Do you ever forget to warm up before you start working on your project? Do you wish you had a better idea of what warming up should look like? If so, you’re in luck! This week I have a special treat for you from Seth Lytton at TrainingBeta. Seth is one of the masterminds behind TrainingBeta, a lover of all things training, a strong dude, and a really nice guy (not to mention lucky… have you seen his wife Neely?).
Anyways, Seth wrote this post for all the bouldering fanatics out there, but his principles can also be applied to sport climbing, so I hope you guys enjoy! If you’re already a pro at warming up, leave a comment below and tell me about your favorite warm up routine! 🙂
How to Warm Up for Bouldering
Written by Seth Lytton
It’s hard to make yourself properly warm up for a bouldering session. It’s just so much quicker and easier to walk up to your project, do a few pull ups (or not), and then start trying moves. Well, I can say from personal experience and from the experiences of many people I’ve trained with, that warming up is an essential part to both being able to try your hardest, and avoiding injury.
Consequences of Not Warming Up
Injuries from improperly warming up can span a broad spectrum, but to list a few: finger injuries (pulleys, joints, ligaments), leg injuries (hamstring injuries, calf-injuries, knee injuries), and upper body injuries (biceps tendonitis, elbow tendonitis, rotator cuff issues).
Anyway, this article isn’t about injuries: it’s about how to prevent them by warming up properly. Warming up lubricates your joints with synovial fluid and increases the elasticity of your muscles and tendons. Synovial fluid nourishes cartilage and lubricates the joint, which removes friction and ensures proper joint motion.
You can use a bouldering wall to warm up for either routes or boulder problems, and while the process is different, the result is the same: fewer injuries and better performance.
Prepare for Specific Moves
To warm up for a bouldering session you want to start slowly. Depending on what type of problems you will be trying, it might be advisable to do more than just climbing for your warm up.
For instance, if the problem you’re about to try has a really difficult heel hook, or a really deep drop-knee on it, you would want to make sure that your legs are properly warmed up. I have personally witnessed two people injure their knees while drop kneeing without properly warming up.
To warm up your legs you can do something like air squats, or perform a lunge matrix like the one in this post.
Climb Slowly and Under Control
After you have properly warmed up your legs, you’ll want to warm up your main climbing muscles. Making sure that you start slowly, begin by just hanging on a good hold.
Then choose a couple problems that are mindlessly easy and climb them slowly and deliberately without doing any dynamic or difficult movements. Take some time and just stretch out your shoulders, your arms, your neck, and your back by hanging in different positions on jugs throughout the problems.
Then rest for a couple minutes and choose a slightly more difficult problem. Ideally you will continue on in this fashion for a minimum of 15 minutes.
During that time, you would not climb any problem that’s within 2 number grades of your most difficult send. You also want to make sure that you’re choosing problems that you can do without falling.
The goal as a V7 climber isn’t to find a heinous V5 and work on it. The goal is to find a V5 towards the end of your 15 min that you know you can do without falling, but that will challenge you.
An example progression for a V5 climber might look something like this:
- Hang on a jug for 30 seconds with feet on the wall. Focus on relaxing the shoulders. Do a couple slow pull ups using feet to assist.
- Climb 2 – 3 V0 boulder problems.
- Rest for 2 min.
- Climb a V1 boulder problem.
- Rest for 1 min.
- Climb 2 V2 boulder problems.
- Rest for 2 min.
- Climb a V3 boulder problem.
- Rest for 5-10 min.
- Start trying moves on your project. Or start your workout.

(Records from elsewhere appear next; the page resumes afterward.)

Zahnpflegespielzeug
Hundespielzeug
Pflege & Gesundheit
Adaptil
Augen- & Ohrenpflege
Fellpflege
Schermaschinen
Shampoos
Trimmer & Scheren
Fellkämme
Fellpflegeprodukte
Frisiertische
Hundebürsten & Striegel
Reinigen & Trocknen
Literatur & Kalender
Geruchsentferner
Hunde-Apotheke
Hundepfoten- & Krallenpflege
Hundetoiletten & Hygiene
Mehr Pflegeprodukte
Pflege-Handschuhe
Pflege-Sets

So this is just an example. Everybody is different, but it does illustrate the need to climb a large number of easier problems before trying something hard. I would also recommend not just trying your project from the beginning. Start by trying some of the easier moves individually and then give attempts from the start.
How do I know if I’m warmed up?
A good way to tell if you’re adequately warmed up for bouldering is if your hands feel loose. Your fingers shouldn’t feel stiff or achy, and your arms and shoulders should feel warm and limber. Everybody is different, and after warming up properly you might start to notice indicators of your own.
For me the biggest sign of being warmed up is really wanting to try hard. I’m not having to force my body to try harder on a move and I don’t feel timid going for a hold for fear of tweaking something. I wish that I could give you an amount of time that works best for me, but all I can say is it’s never less than 15 minutes and sometimes it’s as long as an hour before I’m able to try my hardest.
Use a modified version of the progression listed above and give yourself at least 15 minutes of easy climbing before trying hard. Pay attention to how it feels as you climb. Are you getting really pumped unusually quickly? You probably didn’t warm up well enough. Do you feel stiff and a little achy? You probably didn’t warm up well enough. As you listen to your body more and more, you’ll get a better idea of your optimal warm-up period.